WRITTEN TASK –
Reproduce every line of the extracted page text data below verbatim, keeping the original order.
*** Opening EXCERPTED DATA ***
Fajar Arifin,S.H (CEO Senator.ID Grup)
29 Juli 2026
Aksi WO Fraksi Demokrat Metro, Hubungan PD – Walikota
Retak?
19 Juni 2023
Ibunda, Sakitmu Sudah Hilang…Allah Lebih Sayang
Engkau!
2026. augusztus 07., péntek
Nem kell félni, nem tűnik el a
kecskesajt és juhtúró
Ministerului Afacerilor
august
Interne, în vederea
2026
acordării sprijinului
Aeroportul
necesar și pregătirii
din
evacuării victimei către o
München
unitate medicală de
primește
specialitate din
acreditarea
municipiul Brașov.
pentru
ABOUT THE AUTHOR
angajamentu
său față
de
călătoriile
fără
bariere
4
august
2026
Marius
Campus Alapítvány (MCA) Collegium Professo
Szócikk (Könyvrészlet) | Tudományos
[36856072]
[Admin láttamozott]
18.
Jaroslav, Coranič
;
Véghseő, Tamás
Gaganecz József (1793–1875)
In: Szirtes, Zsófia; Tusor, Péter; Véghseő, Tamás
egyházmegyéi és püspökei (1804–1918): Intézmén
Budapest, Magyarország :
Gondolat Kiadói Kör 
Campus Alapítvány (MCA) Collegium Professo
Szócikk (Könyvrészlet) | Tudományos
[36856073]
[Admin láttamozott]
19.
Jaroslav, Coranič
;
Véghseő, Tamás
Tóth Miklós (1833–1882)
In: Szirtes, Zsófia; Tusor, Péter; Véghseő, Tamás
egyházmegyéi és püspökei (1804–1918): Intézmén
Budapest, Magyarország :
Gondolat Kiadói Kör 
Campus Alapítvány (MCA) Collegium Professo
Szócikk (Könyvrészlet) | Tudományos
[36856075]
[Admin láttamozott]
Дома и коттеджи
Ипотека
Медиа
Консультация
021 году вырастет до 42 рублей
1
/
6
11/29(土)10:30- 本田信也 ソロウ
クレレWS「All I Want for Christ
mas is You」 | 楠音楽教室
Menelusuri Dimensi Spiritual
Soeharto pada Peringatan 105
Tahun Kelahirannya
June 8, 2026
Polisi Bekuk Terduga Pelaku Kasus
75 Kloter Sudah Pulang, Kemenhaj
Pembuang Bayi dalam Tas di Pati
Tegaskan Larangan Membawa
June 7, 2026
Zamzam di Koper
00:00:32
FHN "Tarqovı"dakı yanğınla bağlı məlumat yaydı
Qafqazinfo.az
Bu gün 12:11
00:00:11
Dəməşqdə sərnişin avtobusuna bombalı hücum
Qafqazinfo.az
*** Closing EXCERPTED DATA ***
PROBLEM SOLUTION –
Fajar Arifin,S.H (CEO Senator.ID Grup)
29 Juli 2026
Aksi WO Fraksi Demokrat Metro, Hubungan PD – Walikota
Retak?
19 Juni 2023
Ibunda, Sakitmu Sudah Hilang…Allah Lebih Sayang
Engkau!
2026. augusztus 07., péntek
Nem kell félni, nem tűnik el a
kecskesajt és juhtúró
Ministerului Afacerilor
august
Interne, în vederea
2026
acordării sprijinului
Aeroportul
necesar și pregătirii
din
evacuării victimei către o
München
unitate medicală de
primește
specialitate din
acreditarea
municipiul Brașov.
pentru
ABOUT THE AUTHOR
angajamentu
său față
de
călătoriile
fără
bariere
4
august
2026
Marius
Campus Alapítvány (MCA) Collegium Professo
Szócikk (Könyvrészlet) | Tudományos
[36856072]
[Admin láttamozott]
18.
Jaroslav, Coranič
;
Véghseő, Tamás
Gaganecz József (1793–1875)
In: Szirtes, Zsófia; Tusor, Péter; Véghseő, Tamás
egyházmegyéi és püspökei (1804–1918): Intézmén
Budapest, Magyarország :
Gondolat Kiadói Kör 
Campus Alapítvány (MCA) Collegium Professo
Szócikk (Könyvrészlet) | Tudományos
[36856073]
[Admin láttamozott]
19.
Jaroslav, Coranič
;
Véghseő, Tamás
Tóth Miklós (1833–1882)
In: Szirtes, Zsófia; Tusor, Péter; Véghseő, Tamás
egyházmegyéi és püspökei (1804–1918): Intézmén
Budapest, Magyarország :
Gondolat Kiadói Kör 
Campus Alapítvány (MCA) Collegium Professo
Szócikk (Könyvrészlet) | Tudományos
[36856075]
[Admin láttamozott]
Дома и коттеджи
Ипотека
Медиа
Консультация
021 году вырастет до 42 рублей
1
/
6
11/29(土)10:30- 本田信也 ソロウ
クレレWS「All I Want for Christ
mas is You」 | 楠音楽教室
Menelusuri Dimensi Spiritual
Soeharto pada Peringatan 105
Tahun Kelahirannya
June 8, 2026
Polisi Bekuk Terduga Pelaku Kasus
75 Kloter Sudah Pulang, Kemenhaj
Pembuang Bayi dalam Tas di Pati
Tegaskan Larangan Membawa
June 7, 2026
Zamzam di Koper
00:00:32
FHN "Tarqovı"dakı yanğınla bağlı məlumat yaydı
Qafqazinfo.az
Bu gün 12:11
00:00:11
Dəməşqdə sərnişin avtobusuna bombalı hücum
Qafqazinfo.az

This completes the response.